There seems to be plenty of less well known logicians available though:

I might go for "Venn" as its short...

personally i rather like the idea of naming it

"Deceased Mathematicians"


Someone has to say it...
That's a sweet name for a band.

This is truly something that

This is truly something that make me agonize when start ANY project.

However, I learn a neat trick about naming that combine the 22 Laws of Marketing - -:

1- You must (try to) be the #1 in your category.

In this case: OWN the name of the category (ie: Windows, Word, Pages, MicroSoft, etc)

2- If you arrive late, then you try to be the #1 in a well defined sub-category

And try to own the name of it

3- If the space is too competitive:

AVOID the *common names*. That is how I finally settle in the name of my startup "The Juggler (El malabarista, in spanish). The name is weird? Yes. But people that hear the name years ago will remember it. As a freelancer, I prefer to get a silly name and get remembered than the opposite.

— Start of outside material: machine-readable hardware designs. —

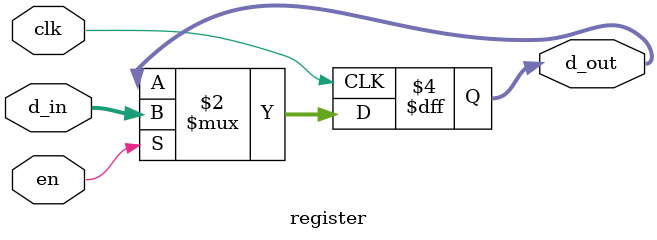
<source format=sv>
module register #(parameter Reg_size = 32)

	// I/O Definitions

(

	input  logic clk,
	input  logic en ,
	input  logic signed [Reg_size-1:0] d_in,
	
	output logic signed [Reg_size-1:0] d_out


);
	// Sequential Logic

	always_ff @(posedge clk) begin
		
		if(en) begin
		
			d_out <= d_in ;
			
		end
		
	end


endmodule
</source>
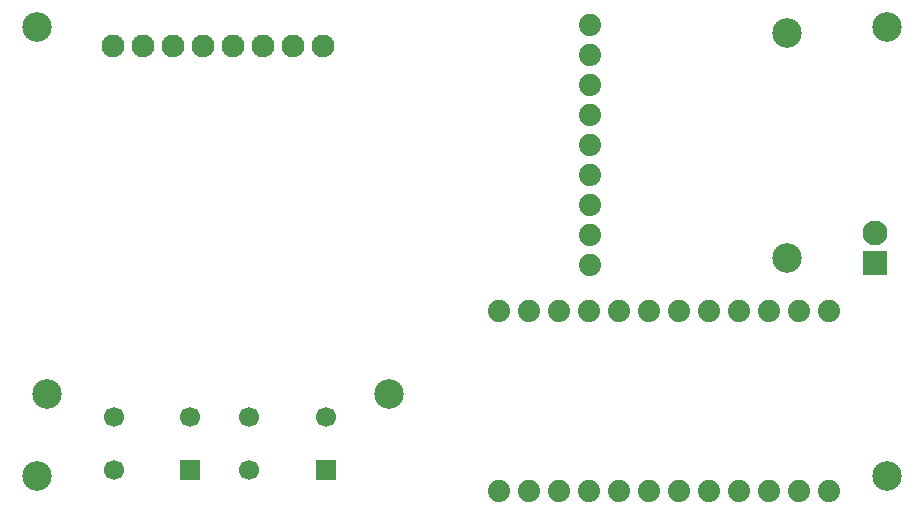
<source format=gbs>
G04 #@! TF.GenerationSoftware,KiCad,Pcbnew,7.0.2*
G04 #@! TF.CreationDate,2023-06-01T00:45:36-07:00*
G04 #@! TF.ProjectId,Reflow Skillet Rev 1,5265666c-6f77-4205-936b-696c6c657420,rev?*
G04 #@! TF.SameCoordinates,Original*
G04 #@! TF.FileFunction,Soldermask,Bot*
G04 #@! TF.FilePolarity,Negative*
%FSLAX46Y46*%
G04 Gerber Fmt 4.6, Leading zero omitted, Abs format (unit mm)*
G04 Created by KiCad (PCBNEW 7.0.2) date 2023-06-01 00:45:36*
%MOMM*%
%LPD*%
G01*
G04 APERTURE LIST*
%ADD10C,1.879600*%
%ADD11R,1.700000X1.700000*%
%ADD12C,1.700000*%
%ADD13C,1.930400*%
%ADD14C,2.500000*%
%ADD15R,2.100000X2.100000*%
%ADD16C,2.100000*%
G04 APERTURE END LIST*
D10*
X190080000Y-57000000D03*
X187540000Y-57000000D03*
X185000000Y-57000000D03*
X182460000Y-57000000D03*
X179920000Y-57000000D03*
X177380000Y-57000000D03*
X174840000Y-57000000D03*
X172300000Y-57000000D03*
X169760000Y-57000000D03*
X167220000Y-57000000D03*
X164680000Y-57000000D03*
X162140000Y-57000000D03*
X190080000Y-72240000D03*
X187540000Y-72240000D03*
X185000000Y-72240000D03*
X182460000Y-72240000D03*
X179920000Y-72240000D03*
X177380000Y-72240000D03*
X174840000Y-72240000D03*
X172300000Y-72240000D03*
X169760000Y-72240000D03*
X167220000Y-72240000D03*
X164680000Y-72240000D03*
X162140000Y-72240000D03*
D11*
X147500000Y-70500000D03*
D12*
X141000000Y-70500000D03*
X147500000Y-66000000D03*
X141000000Y-66000000D03*
D13*
X147239000Y-34632000D03*
X144699000Y-34632000D03*
X142159000Y-34632000D03*
X139619000Y-34632000D03*
X137079000Y-34632000D03*
X134539000Y-34632000D03*
X131999000Y-34632000D03*
X129459000Y-34632000D03*
D14*
X152849000Y-64062000D03*
X123849000Y-64062000D03*
D15*
X194000000Y-53000000D03*
D16*
X194000000Y-50460000D03*
D14*
X123000000Y-33000000D03*
X123000000Y-71000000D03*
X195000000Y-33000000D03*
X186509000Y-33475000D03*
X186509000Y-52525000D03*
D10*
X169872000Y-53160000D03*
X169872000Y-50620000D03*
X169872000Y-48080000D03*
X169872000Y-45540000D03*
X169872000Y-43000000D03*
X169872000Y-40460000D03*
X169872000Y-37920000D03*
X169872000Y-35380000D03*
X169872000Y-32840000D03*
D11*
X136000000Y-70500000D03*
D12*
X129500000Y-70500000D03*
X136000000Y-66000000D03*
X129500000Y-66000000D03*
D14*
X195000000Y-71000000D03*
M02*

</source>
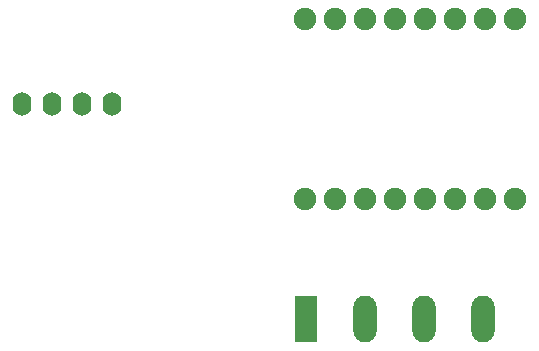
<source format=gbr>
%TF.GenerationSoftware,KiCad,Pcbnew,7.0.8*%
%TF.CreationDate,2025-03-09T22:18:45+01:00*%
%TF.ProjectId,Schematics,53636865-6d61-4746-9963-732e6b696361,rev?*%
%TF.SameCoordinates,Original*%
%TF.FileFunction,Copper,L2,Bot*%
%TF.FilePolarity,Positive*%
%FSLAX46Y46*%
G04 Gerber Fmt 4.6, Leading zero omitted, Abs format (unit mm)*
G04 Created by KiCad (PCBNEW 7.0.8) date 2025-03-09 22:18:45*
%MOMM*%
%LPD*%
G01*
G04 APERTURE LIST*
%TA.AperFunction,ComponentPad*%
%ADD10O,1.600000X2.000000*%
%TD*%
%TA.AperFunction,ComponentPad*%
%ADD11C,1.905000*%
%TD*%
%TA.AperFunction,ComponentPad*%
%ADD12R,1.980000X3.960000*%
%TD*%
%TA.AperFunction,ComponentPad*%
%ADD13O,1.980000X3.960000*%
%TD*%
G04 APERTURE END LIST*
D10*
%TO.P,Display1,2,Pin_2*%
%TO.N,Net-(Display1-Pin_2)*%
X136080000Y-96080000D03*
%TO.P,Display1,1,Pin_1*%
%TO.N,Net-(Display1-Pin_1)*%
X133540000Y-96080000D03*
%TO.P,Display1,3,Pin_3*%
%TO.N,Net-(Display1-Pin_3)*%
X138620000Y-96080000D03*
%TO.P,Display1,4,Pin_4*%
%TO.N,Net-(Display1-Pin_4)*%
X141160000Y-96080000D03*
%TD*%
D11*
%TO.P,U1,5V,5V*%
%TO.N,unconnected-(U1-Pad5V)*%
X175260000Y-104140000D03*
%TO.P,U1,G,GND*%
%TO.N,Net-(Display1-Pin_1)*%
X172720000Y-104140000D03*
%TO.P,U1,3.3,3V3*%
%TO.N,Net-(Display1-Pin_2)*%
X170180000Y-104140000D03*
%TO.P,U1,4,GPIO4*%
%TO.N,unconnected-(U1-GPIO4-Pad4)*%
X167640000Y-104140000D03*
%TO.P,U1,3,GPIO3*%
%TO.N,unconnected-(U1-GPIO3-Pad3)*%
X165100000Y-104140000D03*
%TO.P,U1,2,GPIO2*%
%TO.N,unconnected-(U1-GPIO2-Pad2)*%
X162560000Y-104140000D03*
%TO.P,U1,1,GPIO1*%
%TO.N,unconnected-(U1-GPIO1-Pad1)*%
X160020000Y-104140000D03*
%TO.P,U1,0,GPIO0*%
%TO.N,unconnected-(U1-GPIO0-Pad0)*%
X157480000Y-104140000D03*
%TO.P,U1,21,GPIO21*%
%TO.N,unconnected-(U1-GPIO21-Pad21)*%
X157480000Y-88900000D03*
%TO.P,U1,20,GPIO20*%
%TO.N,unconnected-(U1-GPIO20-Pad20)*%
X160020000Y-88900000D03*
%TO.P,U1,10,GPIO10*%
%TO.N,unconnected-(U1-GPIO10-Pad10)*%
X162560000Y-88900000D03*
%TO.P,U1,9,GPIO9*%
%TO.N,unconnected-(U1-GPIO9-Pad9)*%
X165100000Y-88900000D03*
%TO.P,U1,8,GPIO8*%
%TO.N,unconnected-(U1-GPIO8-Pad8)*%
X167640000Y-88900000D03*
%TO.P,U1,7,GPIO7*%
%TO.N,Net-(Display1-Pin_3)*%
X170180000Y-88900000D03*
%TO.P,U1,6,GPIO6*%
%TO.N,Net-(Display1-Pin_4)*%
X172720000Y-88900000D03*
%TO.P,U1,5,GPIO5*%
%TO.N,unconnected-(U1-GPIO5-Pad5)*%
X175260000Y-88900000D03*
%TD*%
D12*
%TO.P,Sensor1,1,Pin_1*%
%TO.N,Net-(Display1-Pin_1)*%
X157560000Y-114300000D03*
D13*
%TO.P,Sensor1,2,Pin_2*%
%TO.N,Net-(Display1-Pin_2)*%
X162560000Y-114300000D03*
%TO.P,Sensor1,3,Pin_3*%
%TO.N,Net-(Display1-Pin_3)*%
X167560000Y-114300000D03*
%TO.P,Sensor1,4,Pin_4*%
%TO.N,Net-(Display1-Pin_4)*%
X172560000Y-114300000D03*
%TD*%
M02*

</source>
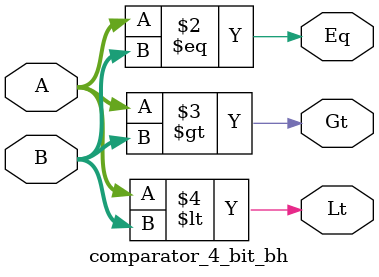
<source format=v>
/***********************************************************
File Name:	comparator_4_bit_bh.v
Author: 	Kevan Thompson
Date:		March 20, 2024
Description: A 4 bit comparator

***********************************************************/

module comparator_4_bit_bh(
    input [3:0] A,
    input [3:0] B,
    output reg Eq,  //Equal
    output reg Gt,  //Greater Than  
    output reg Lt   //Less than
);    

always@(*) begin
    //A equal B    
    Eq = (A==B); //And all bits of A xnor B
    //A Greater than B
    Gt = (A>B);
    //A less than B            
    Lt = (A<B);            
end

endmodule
</source>
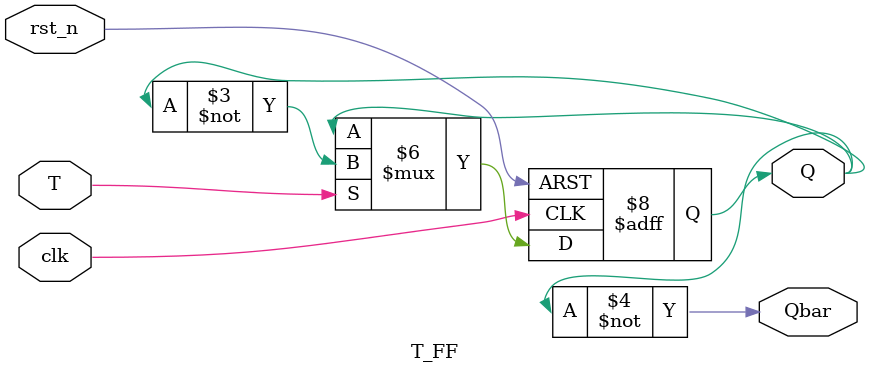
<source format=v>
module T_FF (
    input  wire T,
    input  wire clk,
    input  wire rst_n,
    output reg  Q,
    output wire Qbar
);
    always @(posedge clk or negedge rst_n) begin
        if (!rst_n)
            Q <= 1'b0;
        else if (T)
            Q <= ~Q;
        else
            Q <= Q; // hold
    end
    assign Qbar = ~Q;
endmodule

</source>
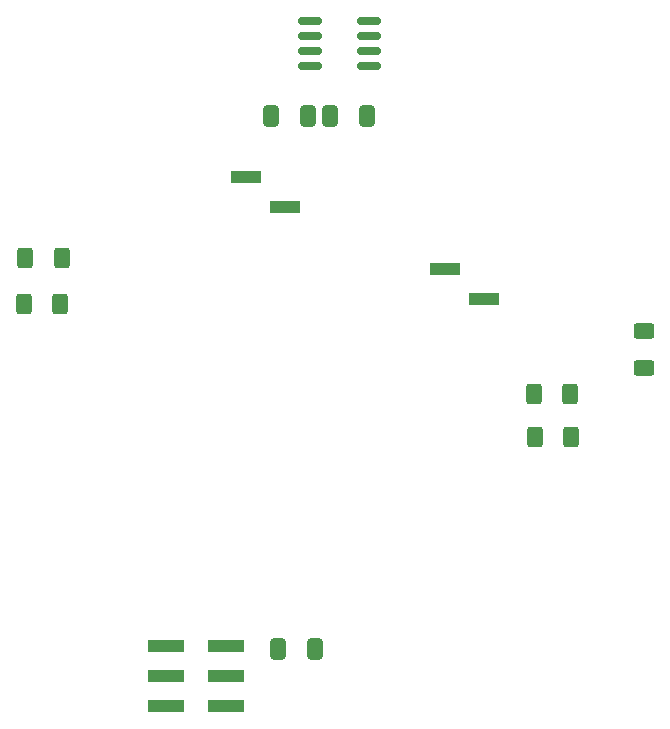
<source format=gbr>
%TF.GenerationSoftware,KiCad,Pcbnew,8.0.1-rc1*%
%TF.CreationDate,2024-06-23T11:02:47-07:00*%
%TF.ProjectId,AMS - CANBus Sensor - RPM,414d5320-2d20-4434-914e-427573205365,rev?*%
%TF.SameCoordinates,Original*%
%TF.FileFunction,Paste,Top*%
%TF.FilePolarity,Positive*%
%FSLAX46Y46*%
G04 Gerber Fmt 4.6, Leading zero omitted, Abs format (unit mm)*
G04 Created by KiCad (PCBNEW 8.0.1-rc1) date 2024-06-23 11:02:47*
%MOMM*%
%LPD*%
G01*
G04 APERTURE LIST*
G04 Aperture macros list*
%AMRoundRect*
0 Rectangle with rounded corners*
0 $1 Rounding radius*
0 $2 $3 $4 $5 $6 $7 $8 $9 X,Y pos of 4 corners*
0 Add a 4 corners polygon primitive as box body*
4,1,4,$2,$3,$4,$5,$6,$7,$8,$9,$2,$3,0*
0 Add four circle primitives for the rounded corners*
1,1,$1+$1,$2,$3*
1,1,$1+$1,$4,$5*
1,1,$1+$1,$6,$7*
1,1,$1+$1,$8,$9*
0 Add four rect primitives between the rounded corners*
20,1,$1+$1,$2,$3,$4,$5,0*
20,1,$1+$1,$4,$5,$6,$7,0*
20,1,$1+$1,$6,$7,$8,$9,0*
20,1,$1+$1,$8,$9,$2,$3,0*%
G04 Aperture macros list end*
%ADD10R,2.510000X1.000000*%
%ADD11RoundRect,0.250000X-0.400000X-0.625000X0.400000X-0.625000X0.400000X0.625000X-0.400000X0.625000X0*%
%ADD12R,3.150000X1.000000*%
%ADD13RoundRect,0.250000X0.412500X0.650000X-0.412500X0.650000X-0.412500X-0.650000X0.412500X-0.650000X0*%
%ADD14RoundRect,0.250000X-0.625000X0.400000X-0.625000X-0.400000X0.625000X-0.400000X0.625000X0.400000X0*%
%ADD15RoundRect,0.150000X-0.825000X-0.150000X0.825000X-0.150000X0.825000X0.150000X-0.825000X0.150000X0*%
%ADD16RoundRect,0.250000X-0.412500X-0.650000X0.412500X-0.650000X0.412500X0.650000X-0.412500X0.650000X0*%
G04 APERTURE END LIST*
D10*
%TO.C,J6*%
X155312900Y-90634200D03*
X158622900Y-93174200D03*
%TD*%
%TO.C,J3*%
X138479600Y-82842000D03*
X141789600Y-85382000D03*
%TD*%
D11*
%TO.C,R13*%
X119658000Y-93650100D03*
X122758000Y-93650100D03*
%TD*%
D12*
%TO.C,J1*%
X131749100Y-122556000D03*
X136799100Y-122556000D03*
X131749100Y-125096000D03*
X136799100Y-125096000D03*
X131749100Y-127636000D03*
X136799100Y-127636000D03*
%TD*%
D13*
%TO.C,C1*%
X144305600Y-122847300D03*
X141180600Y-122847300D03*
%TD*%
D11*
%TO.C,R14*%
X162855200Y-101202000D03*
X165955200Y-101202000D03*
%TD*%
D14*
%TO.C,R12*%
X172177800Y-95912000D03*
X172177800Y-99012000D03*
%TD*%
D11*
%TO.C,R10*%
X119783900Y-89714300D03*
X122883900Y-89714300D03*
%TD*%
%TO.C,R15*%
X162924900Y-104866700D03*
X166024900Y-104866700D03*
%TD*%
D13*
%TO.C,C7*%
X148742600Y-77728700D03*
X145617600Y-77728700D03*
%TD*%
D15*
%TO.C,U3*%
X143942000Y-69639900D03*
X143942000Y-70909900D03*
X143942000Y-72179900D03*
X143942000Y-73449900D03*
X148892000Y-73449900D03*
X148892000Y-72179900D03*
X148892000Y-70909900D03*
X148892000Y-69639900D03*
%TD*%
D16*
%TO.C,C6*%
X140596700Y-77728700D03*
X143721700Y-77728700D03*
%TD*%
M02*

</source>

If you can't own the name, then is better to be remembered among dozens of sound-alike things. (ie: Don't call your software company soft-THIS THIS-soft, comp-THAT, tech-THING etc).

AVOID to sound like the #1 in your category (like MacroSoftware, AppleInformatica, etc)

You can try with a aspect, like the sentiment, the end-result, or just go crazy with your name: If you are small and very likely to be forgotten, call it Brain***, LaserBoom, BombasticFox, Adamantium, BatmanUseThisLang, KataBOOM!. Nobody will forget something like that!

* And this is important: Marketing is critical for software, too.